_Work order:_ I'd ask you to write out the lines below exactly, with no images.

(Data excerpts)

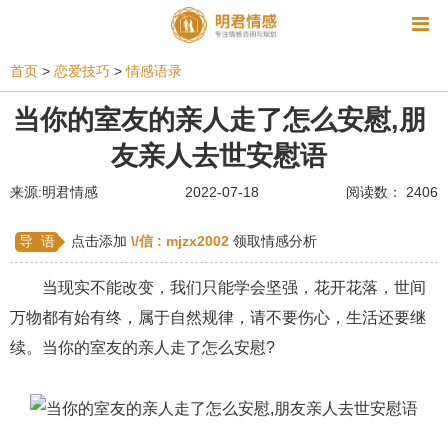
资讯
首页
>
恋爱技巧
>
情感语录
相亲
同性恋
恋爱技巧
挽回爱情
当你的室友的亲人走了怎么安慰,朋
友亲人去世安慰语
挽救婚姻
爱情相关
星座情感
离婚
心情
来源:明君情感
2022-07-18
阅读数： 2406
姻缘测试
美容
怀孕
分娩
交友
感情挽回
双鱼座男生
情感测试
婆媳关系
导 语
点击添加
\/信 :
mjzx2002
领取情感分析
水瓶座男生
摩羯座男生
射手座男生
当现实不能改变，我们只能学会坚强，花开花落，世间
万物都有始有终，属于自然规律，请不要伤心，生活还要继
天蝎座男生
天秤座男生
处女座男生
续。当你的室友的亲人走了怎么安慰?
爱情诗句
狮子座男生
爱情歌曲
爱情图片
爱情小说
巨蟹座男生
爱情电影
双子座男生
不和
金牛座男生
白羊座男生
吵架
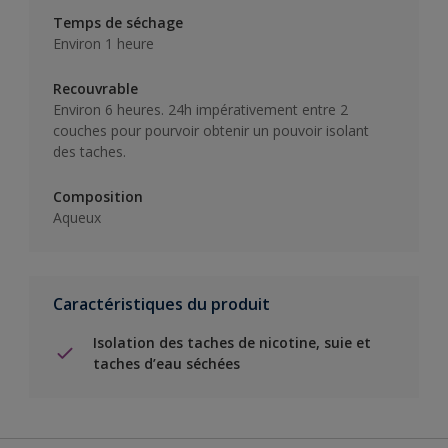
Temps de séchage
Environ 1 heure
Recouvrable
Environ 6 heures. 24h impérativement entre 2
couches pour pourvoir obtenir un pouvoir isolant
des taches.
Composition
Aqueux
Caractéristiques du produit
Isolation des taches de nicotine, suie et
taches d’eau séchées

_Answer for this exercise:_
资讯
首页
>
恋爱技巧
>
情感语录
相亲
同性恋
恋爱技巧
挽回爱情
当你的室友的亲人走了怎么安慰,朋
友亲人去世安慰语
挽救婚姻
爱情相关
星座情感
离婚
心情
来源:明君情感
2022-07-18
阅读数： 2406
姻缘测试
美容
怀孕
分娩
交友
感情挽回
双鱼座男生
情感测试
婆媳关系
导 语
点击添加
\/信 :
mjzx2002
领取情感分析
水瓶座男生
摩羯座男生
射手座男生
当现实不能改变，我们只能学会坚强，花开花落，世间
万物都有始有终，属于自然规律，请不要伤心，生活还要继
天蝎座男生
天秤座男生
处女座男生
续。当你的室友的亲人走了怎么安慰?
爱情诗句
狮子座男生
爱情歌曲
爱情图片
爱情小说
巨蟹座男生
爱情电影
双子座男生
不和
金牛座男生
白羊座男生
吵架
Temps de séchage
Environ 1 heure
Recouvrable
Environ 6 heures. 24h impérativement entre 2
couches pour pourvoir obtenir un pouvoir isolant
des taches.
Composition
Aqueux
Caractéristiques du produit
Isolation des taches de nicotine, suie et
taches d’eau séchées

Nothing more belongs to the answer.